Back in the summer of 2012, as ministers advised people to work from home during the Olympics to reduce congestion, Boris Johnson urged resistance. Denouncing the practice as a "skiver’s paradise", he declared: "Some people will see the Games as an opportunity to work from home, in inverted commas. We all know that is basically sitting wondering whether to go down to the fridge to hack off that bit of cheese before checking your emails again. I don’t want to see too many of us doing that."
Nor was this mere flippancy from the mayor. He added that working from home was "greatly overrated" and that "In my opinion people need to get in. They need to meet each other and they need to exchange ideas in an office environment."
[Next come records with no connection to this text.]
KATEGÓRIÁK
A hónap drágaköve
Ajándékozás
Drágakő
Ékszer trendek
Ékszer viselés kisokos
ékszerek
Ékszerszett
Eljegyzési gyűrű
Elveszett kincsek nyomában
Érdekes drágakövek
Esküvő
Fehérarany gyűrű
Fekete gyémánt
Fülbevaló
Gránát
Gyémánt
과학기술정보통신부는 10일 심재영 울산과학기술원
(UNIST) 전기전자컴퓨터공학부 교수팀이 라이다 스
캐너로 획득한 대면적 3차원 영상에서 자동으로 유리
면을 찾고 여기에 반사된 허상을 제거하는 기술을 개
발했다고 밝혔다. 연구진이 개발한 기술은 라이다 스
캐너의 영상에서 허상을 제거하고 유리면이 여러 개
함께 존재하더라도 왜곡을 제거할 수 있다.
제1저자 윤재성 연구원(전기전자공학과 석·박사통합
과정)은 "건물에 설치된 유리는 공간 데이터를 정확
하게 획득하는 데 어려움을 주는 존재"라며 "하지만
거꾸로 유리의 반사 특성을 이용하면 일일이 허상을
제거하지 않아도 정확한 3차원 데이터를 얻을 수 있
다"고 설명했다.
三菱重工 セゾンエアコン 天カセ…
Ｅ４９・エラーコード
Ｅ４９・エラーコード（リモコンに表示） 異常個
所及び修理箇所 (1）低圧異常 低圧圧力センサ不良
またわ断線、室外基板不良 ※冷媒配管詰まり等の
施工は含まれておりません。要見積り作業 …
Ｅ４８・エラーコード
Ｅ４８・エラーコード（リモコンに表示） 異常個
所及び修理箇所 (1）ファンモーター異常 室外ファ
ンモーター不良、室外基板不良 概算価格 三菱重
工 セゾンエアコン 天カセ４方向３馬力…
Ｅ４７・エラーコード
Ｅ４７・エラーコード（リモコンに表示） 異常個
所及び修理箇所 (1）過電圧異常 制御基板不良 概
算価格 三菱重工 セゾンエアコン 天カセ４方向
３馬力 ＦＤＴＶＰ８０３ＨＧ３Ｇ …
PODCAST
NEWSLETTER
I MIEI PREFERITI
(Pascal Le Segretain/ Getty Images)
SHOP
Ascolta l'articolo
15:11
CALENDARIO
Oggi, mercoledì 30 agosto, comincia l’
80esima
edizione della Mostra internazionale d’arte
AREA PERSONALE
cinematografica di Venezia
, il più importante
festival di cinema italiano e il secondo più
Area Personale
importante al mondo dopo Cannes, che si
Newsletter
But it seems that Boris isn't prepared to practice what he preaches. In an interview with me in this week's NS, Ken Livingstone reveals that disgruntled Tories on the London Assembly have told him that the mayor plans to start working from home on Fridays. He said:
What I find interesting is that almost all the dirt I get on Boris comes from the Tory members on the [London] Assembly. They're really angry because he's decided he's going to start working from home on Fridays.
When I spoke Boris's official spokesman, he told me: "Unlike Mr Livingstone, this mayor has no plans to work from home on Fridays. Unlike Mr Livingstone, this mayor's focus is on jobs and growth, infrastructure investment, housebuilding and crime. That has delivered Crossrail, the Northern Line extension, 150,000 apprenticeships, an 11 per cent fall in crime and more affordable homes, over 70,000 so far, than Mr Livingstone ever built."
But he conceded that Boris had "occasionally" worked from home before again accusing Livingstone of hypocrisy. Another mayoral source said: "These are the tired ratings of someone who lost two elections to Boris. His views are total guff; Livingstone was often absent on a Friday." But regardless of whether that is true, Boris, thanks to his earlier comments, is himself open to the charge of hypocrisy.
And whether working from home involves completing his planned biography of Churchill, plotting to stop George Osborne getting his hands on the Conservative leadership, or just gorging on cheese from the fridge, the revelation will only enhance the impression that he is a part-time mayor. One source close to City Hall said that he had "never known the place to be so quiet".